04 / 09, 2025
Monte Carlo
Portfolio risk simulation that turns historical market data into probabilistic outcomes.
Role
Solo engineer, FastAPI simulation backend, React dashboard, risk analytics
Stack
FastAPI · NumPy · Pandas · SciPy · Polygon.io · React 18 · Plotly.js · Axios
Links
The Problem
The README frames Monte Carlo simulation as an antidote to single point portfolio estimates. Investors need distributions of possible outcomes, not one expected return number.
The tool helps users build a portfolio, configure horizon and simulation count, then understand upside, downside, volatility, VaR, and Sharpe ratio through interactive charts.
The Architecture
01Portfolio configuration UI
React supports up to 10 stocks, slider and percentage weight controls, auto balancing to 100%, validation, and a simulation setup spanning one month to five years.
02Market data simulation backend
FastAPI receives portfolio, days, and simulation count inputs, pulls historical market data through Polygon.io, calculates means and covariance, and runs multivariate random return simulations with NumPy and SciPy.
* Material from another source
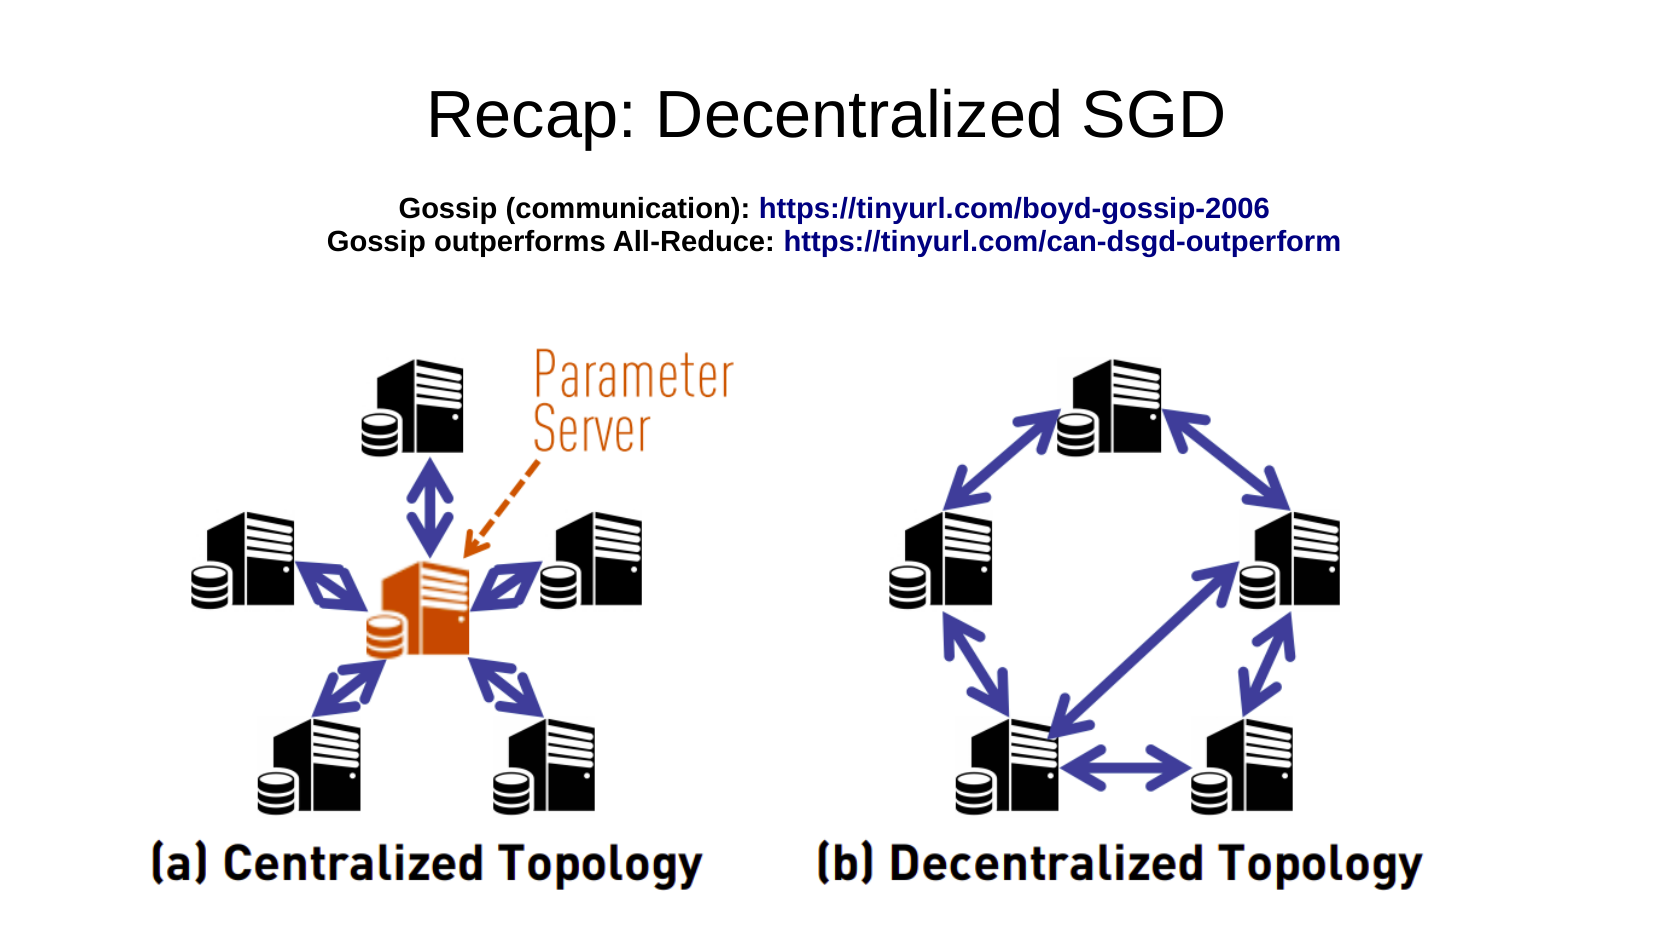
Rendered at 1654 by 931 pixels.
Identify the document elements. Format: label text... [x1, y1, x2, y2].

subtitle Gossip (communication): https://tinyurl.com/boyd-gossip-2006 Gossip outperforms All-Reduce: https://tinyurl.com/can-dsgd-outperform [286, 175, 1382, 274]
title Recap: Decentralized SGD [82, 37, 1571, 193]
picture [113, 281, 1480, 914]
03Plotly result exploration
The UI renders final value distributions, simulation paths, risk return scatter views, expected return, annual volatility, 95% VaR, and Sharpe ratio.
Decisions that mattered
Model correlations between assets
The simulator uses covariance aware multivariate modeling instead of independent asset paths, which better matches portfolio risk where assets move together during stress.
Make simulation scale configurable
Users can run from 100 to 10,000 paths, trading speed for accuracy while keeping the simulation understandable.
Surface setup constraints
The README documents API key setup, rate limits, health checks, CORS configuration, and Polygon free tier constraints so the application is usable beyond a demo screen.
The Numbers
10
max portfolio stocks
10K
simulation paths
95%
VaR confidence
5y
max horizon
What it taught me
Portfolio analysis becomes more useful when users can see the full distribution of outcomes instead of a single average path.
README level operational details such as API limits and health checks matter because finance tools depend on external data reliability.